Index data is deleted by uniqueKey defined in schema.xml and not by pk defined at entity level in data-config.xml
If pk at top level entity is not same as uniqueKey in your data-config uniqueKey, Delete will not work though in log file you will see number of deleted documents. This is because the fetched value will be matched with uniqueKey field.
Rows are deleted by uniqueKey.
Here is the method from SolrWriter which is actually called when documents are deleted using deletedPkQuery.

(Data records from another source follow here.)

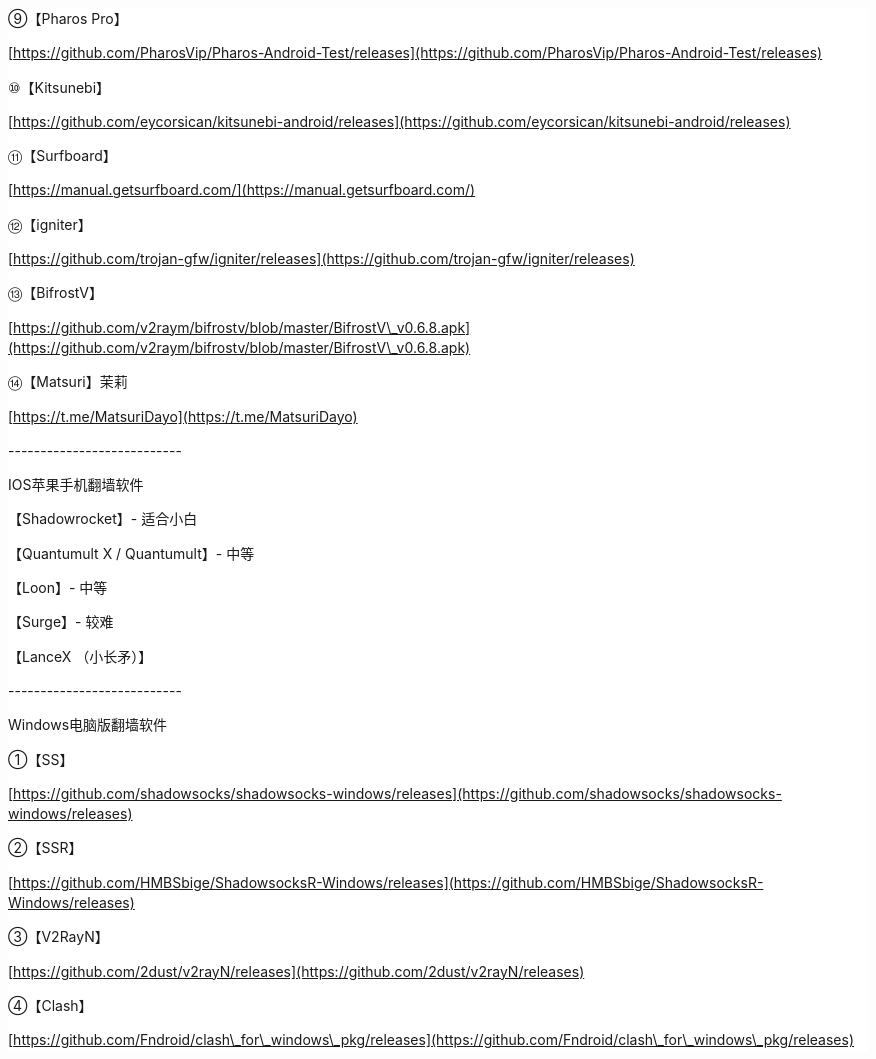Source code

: ⑨【Pharos Pro】

[https://github.com/PharosVip/Pharos-Android-Test/releases](https://github.com/PharosVip/Pharos-Android-Test/releases)

⑩【Kitsunebi】

[https://github.com/eycorsican/kitsunebi-android/releases](https://github.com/eycorsican/kitsunebi-android/releases)

⑪【Surfboard】

[https://manual.getsurfboard.com/](https://manual.getsurfboard.com/)

⑫【igniter】

[https://github.com/trojan-gfw/igniter/releases](https://github.com/trojan-gfw/igniter/releases)

⑬【BifrostV】

[https://github.com/v2raym/bifrostv/blob/master/BifrostV\_v0.6.8.apk](https://github.com/v2raym/bifrostv/blob/master/BifrostV\_v0.6.8.apk)

⑭【Matsuri】茉莉

[https://t.me/MatsuriDayo](https://t.me/MatsuriDayo)

\---------------------------

IOS苹果手机翻墙软件

【Shadowrocket】- 适合小白

【Quantumult X / Quantumult】- 中等

【Loon】- 中等

【Surge】- 较难

【LanceX （小长矛）】

\---------------------------

Windows电脑版翻墙软件

①【SS】

[https://github.com/shadowsocks/shadowsocks-windows/releases](https://github.com/shadowsocks/shadowsocks-windows/releases)

②【SSR】

[https://github.com/HMBSbige/ShadowsocksR-Windows/releases](https://github.com/HMBSbige/ShadowsocksR-Windows/releases)

③【V2RayN】

[https://github.com/2dust/v2rayN/releases](https://github.com/2dust/v2rayN/releases)

④【Clash】

[https://github.com/Fndroid/clash\_for\_windows\_pkg/releases](https://github.com/Fndroid/clash\_for\_windows\_pkg/releases)
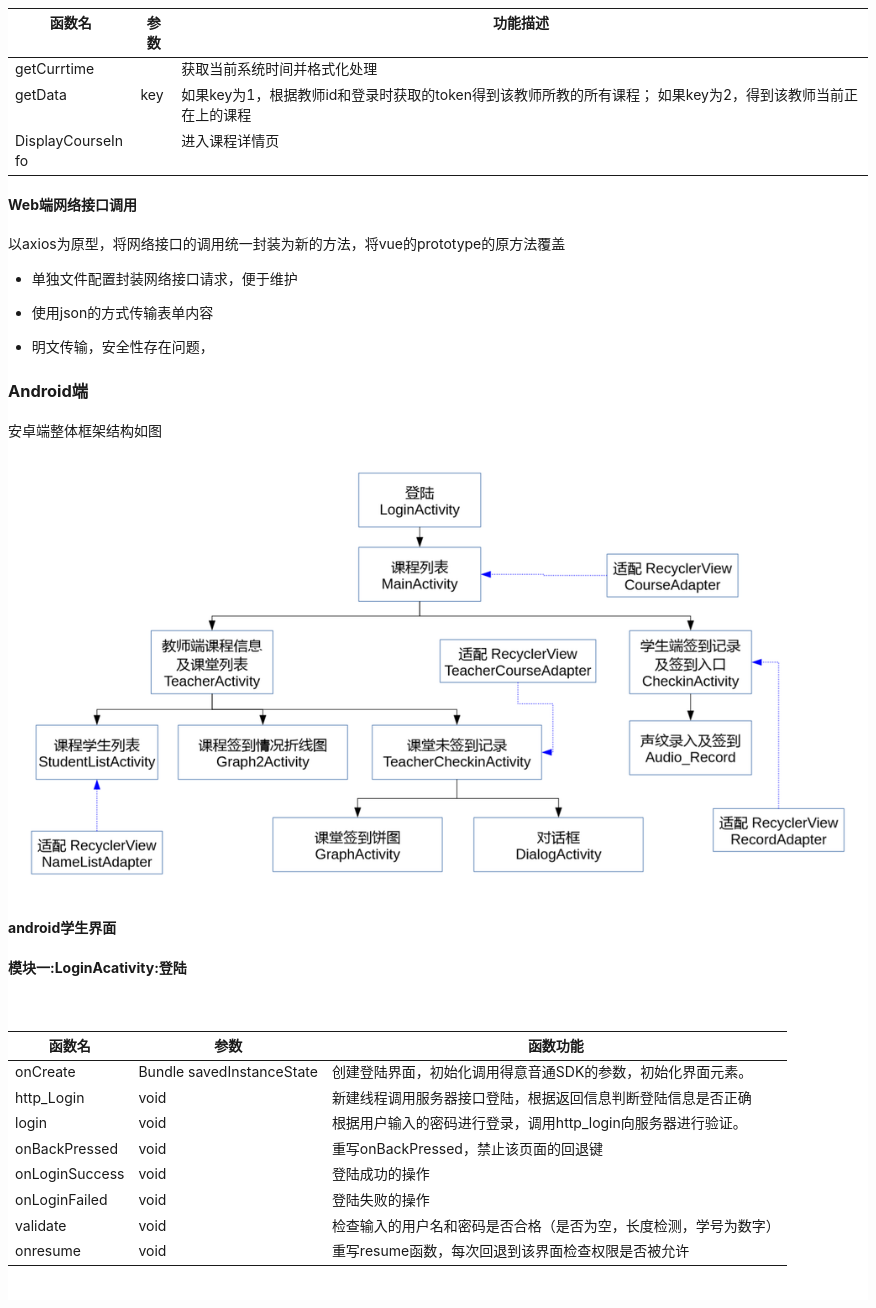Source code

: | 函数名            | 参数 | 功能描述                                                     |
| ----------------- | ---- | ------------------------------------------------------------ |
| getCurrtime       |      | 获取当前系统时间并格式化处理                                 |
| getData           | key  | 如果key为1，根据教师id和登录时获取的token得到该教师所教的所有课程； 如果key为2，得到该教师当前正在上的课程 |
| DisplayCourseInfo |      | 进入课程详情页                                               |

#### Web端网络接口调用

以axios为原型，将网络接口的调用统一封装为新的方法，将vue的prototype的原方法覆盖

- 单独文件配置封装网络接口请求，便于维护

- 使用json的方式传输表单内容

- 明文传输，安全性存在问题，

### Android端

安卓端整体框架结构如图

![image-20200107210927976](.\img\image-20200107210927976.png)


#### android学生界面
#### 模块一:LoginAcativity:登陆
<br>

函数名|参数|函数功能
--|--|--
onCreate|Bundle savedInstanceState|创建登陆界面，初始化调用得意音通SDK的参数，初始化界面元素。
http_Login|void|新建线程调用服务器接口登陆，根据返回信息判断登陆信息是否正确
login|void|根据用户输入的密码进行登录，调用http_login向服务器进行验证。
onBackPressed|void|重写onBackPressed，禁止该页面的回退键
onLoginSuccess|void|登陆成功的操作
onLoginFailed|void|登陆失败的操作
validate|void|检查输入的用户名和密码是否合格（是否为空，长度检测，学号为数字）
onresume|void|重写resume函数，每次回退到该界面检查权限是否被允许
<br>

public void deleteDoc(Object id) { //here id value must be from uniqueKey field
try {
log.info("Deleting document: " + id);
DeleteUpdateCommand delCmd = new DeleteUpdateCommand();
delCmd.id = id.toString();
delCmd.fromPending = true;
delCmd.fromCommitted = true;
processor.processDelete(delCmd);
} catch (IOException e) {
log.error("Exception while deleteing: " + id, e);
}
}

3 comments:

Anonymous said...

Thanks, nice tip. Very useful to me

Goldwynn said...

Do you know why we need to specify query="SELECT * from users" ?

<entity name="users" pk="emailid" query="SELECT * from users"

Thanks.

Goldwynn said...

Ignore my comments above, I was thinking something else. Yeah, thanks for the article, nice piece.